We have already reported that the protein tyrosine kinase (PTK) activity in the dog prostate is distributed in cytosolic (75%) and particulate (Triton X-100-solubilized) fractions and that upon gel filtration, both PTKs migrate as entities of Mr 44,000 [(1991) Biochem. Cell. Biol. 69, 146-153]. Herein we demonstrate by immunoprecipitation with anti-phosphotyrosine antibodies that the soluble PTK has the ability to undergo self-phosphorylation. In addition, the polypeptide responsible for that enzymatic activity has been identified by 2 approaches: (1) a two-dimensional electrophoresis, in which the first dimension performed in non-denaturing conditions allowed the localization of the native enzyme, while the second dimension (SDS-PAGE) permitted the analysis of alkali-resistant phosphoproteins corresponding to the activity; (2) protein renaturation after SDS-PAGE followed by in situ phosphorylation (with [gamma-32P]ATP) of polyGT electrophoresed together with the enzyme preparation; the exclusive presence of the radiolabeled phosphotyrosine in the renatured protein confirmed its enzymatic nature. Using these methods, the major form of PTK in the dog prostate was shown to be expressed by a 50 kDa polypeptide which possesses autophosphorylation sites and which is present in the cytosol as an active monomer.
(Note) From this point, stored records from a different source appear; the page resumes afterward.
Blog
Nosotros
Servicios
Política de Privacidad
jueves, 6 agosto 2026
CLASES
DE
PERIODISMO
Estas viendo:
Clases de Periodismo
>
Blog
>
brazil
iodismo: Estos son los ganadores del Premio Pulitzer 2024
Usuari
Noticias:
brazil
我们已经报道过,犬前列腺中的蛋白酪氨酸激酶(PTK)活性分布于胞质(75%)和颗粒(经Triton X-100溶解)组分中,并且在凝胶过滤时,两种PTK均以44,000的Mr迁移[(1991) Biochem. Cell. Biol. 69, 146 - 153]。在此,我们通过用抗磷酸酪氨酸抗体进行免疫沉淀证明,可溶性PTK具有自我磷酸化的能力。此外,负责该酶活性的多肽已通过两种方法鉴定:(1)二维电泳,其中在非变性条件下进行的第一维电泳可定位天然酶,而第二维(SDS-PAGE)允许分析与该活性相对应的耐碱磷蛋白;(2)SDS-PAGE后蛋白质复性,然后与酶制剂一起对电泳的聚GT进行原位磷酸化(用[γ-32P]ATP);复性蛋白中放射性标记的磷酸酪氨酸的唯一存在证实了其酶的性质。使用这些方法,犬前列腺中PTK的主要形式被证明由一种50 kDa的多肽表达,该多肽具有自磷酸化位点,并且作为活性单体存在于胞质溶胶中。